Jacob Abbott (1803-1879) graduated from Bowdoin College, pursued ministerial studies at Andover-Newton, taught mathematics at Amherst, and founded the Mount Vernon School for girls in Boston. He was the author of more than 180 books for young people. His many series included three from which copies survive in Moore’s library: the Rollo books about a young boy with a feisty personality and enough naughtiness to give his parents ample opportunity for correction; The Franconia Stories, about a brother and sister schooled by their mother; and Historical Biographies. Considered among the first serious books for children, Abbott’s works offered language adult enough to foster intellectual inquiry and development along with examples of stout moral rectitude.
Moore’s published comments on Abbott’s books suggest that she had internalized some of their elements. For example, in reviewing George Moore’s Conversations in Ebury Street she wrote: “[Moore’s writing recalls] some of Jacob Abbott’s most dramatically lifelike colloquies. . . .” (Complete Prose, 103); and when asked “What books did most to shape your vocational attitude and your philosophy of life?” she replied: “Beechnut, Grimkie, Florence and John and the Rollo books, by Jacob Abbott.” (Complete Prose, 670).

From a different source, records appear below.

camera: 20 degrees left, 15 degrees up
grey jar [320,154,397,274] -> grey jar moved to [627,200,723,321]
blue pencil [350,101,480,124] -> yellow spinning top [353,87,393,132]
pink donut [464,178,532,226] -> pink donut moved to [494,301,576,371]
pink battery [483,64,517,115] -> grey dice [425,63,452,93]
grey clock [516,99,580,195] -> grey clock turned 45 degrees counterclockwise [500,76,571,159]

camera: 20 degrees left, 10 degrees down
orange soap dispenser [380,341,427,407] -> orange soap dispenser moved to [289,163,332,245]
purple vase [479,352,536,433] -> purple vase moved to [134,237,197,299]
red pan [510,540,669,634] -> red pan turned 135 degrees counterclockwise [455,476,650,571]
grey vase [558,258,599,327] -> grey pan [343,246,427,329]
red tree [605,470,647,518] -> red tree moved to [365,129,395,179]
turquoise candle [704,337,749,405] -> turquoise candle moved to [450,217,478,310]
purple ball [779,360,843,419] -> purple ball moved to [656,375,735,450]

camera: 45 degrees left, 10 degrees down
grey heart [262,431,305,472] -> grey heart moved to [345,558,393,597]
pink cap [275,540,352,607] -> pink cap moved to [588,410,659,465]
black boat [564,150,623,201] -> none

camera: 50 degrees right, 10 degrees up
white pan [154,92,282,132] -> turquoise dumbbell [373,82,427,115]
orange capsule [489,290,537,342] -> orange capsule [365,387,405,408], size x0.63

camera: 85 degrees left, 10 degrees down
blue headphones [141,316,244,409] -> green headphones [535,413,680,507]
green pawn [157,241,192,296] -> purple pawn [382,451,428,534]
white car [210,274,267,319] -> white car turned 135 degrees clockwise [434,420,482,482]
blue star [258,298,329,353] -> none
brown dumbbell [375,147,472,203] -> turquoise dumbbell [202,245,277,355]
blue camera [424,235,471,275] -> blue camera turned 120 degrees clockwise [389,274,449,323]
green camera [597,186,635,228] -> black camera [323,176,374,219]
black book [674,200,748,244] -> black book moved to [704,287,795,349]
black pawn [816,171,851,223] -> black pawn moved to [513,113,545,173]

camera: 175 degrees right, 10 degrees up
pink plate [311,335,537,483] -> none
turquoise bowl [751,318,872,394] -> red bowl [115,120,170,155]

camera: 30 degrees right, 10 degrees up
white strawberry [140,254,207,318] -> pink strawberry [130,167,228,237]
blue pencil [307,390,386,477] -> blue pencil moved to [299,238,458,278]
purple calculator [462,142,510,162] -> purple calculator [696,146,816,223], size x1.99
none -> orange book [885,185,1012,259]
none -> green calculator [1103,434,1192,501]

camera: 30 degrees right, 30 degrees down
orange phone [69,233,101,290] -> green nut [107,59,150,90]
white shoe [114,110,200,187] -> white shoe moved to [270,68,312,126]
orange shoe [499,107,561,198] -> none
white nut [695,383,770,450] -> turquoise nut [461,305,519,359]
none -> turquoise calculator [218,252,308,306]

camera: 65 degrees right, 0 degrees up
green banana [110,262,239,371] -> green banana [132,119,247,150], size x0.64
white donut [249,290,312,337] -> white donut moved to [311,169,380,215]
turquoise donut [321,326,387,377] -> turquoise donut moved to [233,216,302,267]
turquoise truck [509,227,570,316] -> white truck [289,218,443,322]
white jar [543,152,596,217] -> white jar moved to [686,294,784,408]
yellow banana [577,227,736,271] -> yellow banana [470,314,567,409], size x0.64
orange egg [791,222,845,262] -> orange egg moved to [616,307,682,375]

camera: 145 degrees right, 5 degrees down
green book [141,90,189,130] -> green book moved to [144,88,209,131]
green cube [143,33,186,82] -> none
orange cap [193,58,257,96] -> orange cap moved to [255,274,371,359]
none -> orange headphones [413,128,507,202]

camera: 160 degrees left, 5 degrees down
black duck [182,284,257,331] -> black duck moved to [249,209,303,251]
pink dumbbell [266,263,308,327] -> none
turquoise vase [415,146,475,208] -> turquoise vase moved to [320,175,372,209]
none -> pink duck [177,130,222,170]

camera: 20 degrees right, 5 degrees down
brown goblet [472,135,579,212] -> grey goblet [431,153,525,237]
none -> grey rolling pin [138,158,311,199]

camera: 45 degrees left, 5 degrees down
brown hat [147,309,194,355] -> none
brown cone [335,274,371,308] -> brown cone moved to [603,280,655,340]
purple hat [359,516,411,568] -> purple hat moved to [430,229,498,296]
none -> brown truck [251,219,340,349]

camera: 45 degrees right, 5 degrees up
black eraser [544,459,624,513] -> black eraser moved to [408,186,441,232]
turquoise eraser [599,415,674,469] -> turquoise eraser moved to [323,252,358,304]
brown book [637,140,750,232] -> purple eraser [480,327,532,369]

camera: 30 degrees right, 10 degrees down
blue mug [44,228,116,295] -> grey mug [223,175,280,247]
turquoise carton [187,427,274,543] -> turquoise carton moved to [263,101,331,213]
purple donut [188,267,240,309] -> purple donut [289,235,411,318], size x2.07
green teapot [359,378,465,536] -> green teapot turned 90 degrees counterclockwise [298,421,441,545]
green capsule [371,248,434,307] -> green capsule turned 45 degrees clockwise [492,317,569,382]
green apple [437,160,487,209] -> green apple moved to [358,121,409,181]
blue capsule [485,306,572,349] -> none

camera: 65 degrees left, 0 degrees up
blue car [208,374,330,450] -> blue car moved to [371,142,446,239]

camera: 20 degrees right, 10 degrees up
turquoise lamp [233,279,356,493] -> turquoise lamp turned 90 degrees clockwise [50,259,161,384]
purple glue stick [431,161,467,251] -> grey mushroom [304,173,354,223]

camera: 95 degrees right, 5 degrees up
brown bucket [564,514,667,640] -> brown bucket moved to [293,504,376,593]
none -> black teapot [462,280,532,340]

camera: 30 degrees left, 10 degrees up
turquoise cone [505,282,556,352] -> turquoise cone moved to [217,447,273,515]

The books that remain in her library at the Rosenbach Museum & Library are:
From the Rollo Series:
Rollo in Paris. NY: Mershon, 1858
From the Franconia Stories:
Beechnut. NY: Harper’s, 1878
Rudolphus. NY: Harper and Brothers, 1852
The entire series of the Florence Stories:
The English Channel. NY: Sheldon, 1868
Excursion to the Orkney Islands. NY: Sheldon, 1868
Florence and John. NY: Sheldon, 1869
Florence’s return. NY: Sheldon,1869
Grimkie. NY: Sheldon, 1868
Visit to the Isle of Wight. NY: Sheldon, 1869
From the Historical Biographies Series:
History of Alexander the Great. NY: Harpers, 1870
History of Cyrus the Great. NY: Harper and Brothers, 1850
Histories of Xerxes the Great. NY: Harper and Brothers, 1854.
The texts of Abbott’s books are available online through googlebooks, archives.org, and Project Gutenberg.